Given text START
From digital systems to components with programmable architectures

Reminders

Combinatorial versus sequential

• One does not imply feedback in the operations of the circuit, whereas the other does
• Combinatorial logic
  • At time T, outputs of the system depend on the entries at time T only
• Sequential logic
  • At time T, the outputs of the system depend on the entries at time T and the entries from previous moments

Main combinatorial functions

• Combinatorial logic
  • logical states, variables, functions: In digital logic, a logical state represents one of the possible values of a logical variable, typically binary (0 or 1). Logical functions then compute outputs based on the values of logical variables using Boolean algebra.
  • Logical/boolean operations: These follow the rules of Boolean algebra, dealing with binary variables and including operations like AND, OR, NOT, etc.
  • Coding tensions: This refers to the representation of logical states (0 and 1) with specific voltage levels in a circuit. For example, 0V might represent a logical 0, and 5V might represent a logical 1.
  • Positive/negative logic: Positive logic assigns a higher voltage level to a logical one and a lower voltage level to a logical 0. Negative logic does the opposite.
  • High/low levels: These terms refer to the voltage levels representing logical 1 (high) and logical 0 (low).
• Combinatorial functions
  • Basic logic gates like Not, And, Or, Nand, Nor, Xor, and Xnor each perform a specific Boolean operation. For example, an AND gate outputs one only if all its inputs are 1.
• Boolean algebra
  • Principles such as Involution, Commutativity, Associativity, Distributivity, Idempotence, Complementarity, Neutral Elements, and Absorption govern the simplification and manipulation of Boolean expressions.
• Algebraic expressions
  • Representations of the logical functions in terms of algebraic equations following Boolean algebra rules.
• Truth tables
  • Tables describe the logical function of a gate or circuit by listing all possible input combinations and their corresponding outputs.
Given text END
- Work order 1 -
According to the given text, what does an AND gate output, and under what condition?
- Work order 2 -
Resize the stored records: rewrite all their lines, requests included, and multiply every number in the keypoint answers (the x and y pixel coordinates and the depth values) by 0.25, rounding to whole numbers with halves rounded up. Leave all other lines unchanged, and leave the pictures out of your answer.
Supplied material START
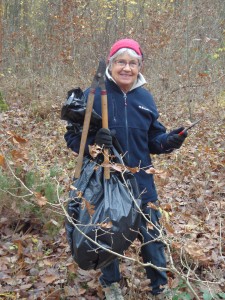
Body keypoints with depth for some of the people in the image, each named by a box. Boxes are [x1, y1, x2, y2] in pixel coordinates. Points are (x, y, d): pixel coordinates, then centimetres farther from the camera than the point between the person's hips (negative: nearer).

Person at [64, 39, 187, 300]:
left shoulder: (145, 97, 3)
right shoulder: (93, 95, -9)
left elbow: (153, 139, 11)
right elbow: (72, 136, -7)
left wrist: (169, 141, -11)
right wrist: (93, 140, -27)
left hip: (140, 181, 3)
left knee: (152, 234, 11)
Supplied material END
- Result 1 -
An AND gate outputs 1 only if all its inputs are 1.

- Result 2 -
Body keypoints with depth for some of the people in the image, each named by a box. Boxes are [x1, y1, x2, y2] in pixel coordinates. Points are (x, y, d): pixel coordinates, then centimetres farther from the camera than the point between the person's hips (negative: nearer).

Person at [64, 39, 187, 300]:
left shoulder: (36, 24, 1)
right shoulder: (23, 24, -2)
left elbow: (38, 35, 3)
right elbow: (18, 34, -2)
left wrist: (42, 35, -3)
right wrist: (23, 35, -7)
left hip: (35, 45, 1)
left knee: (38, 59, 3)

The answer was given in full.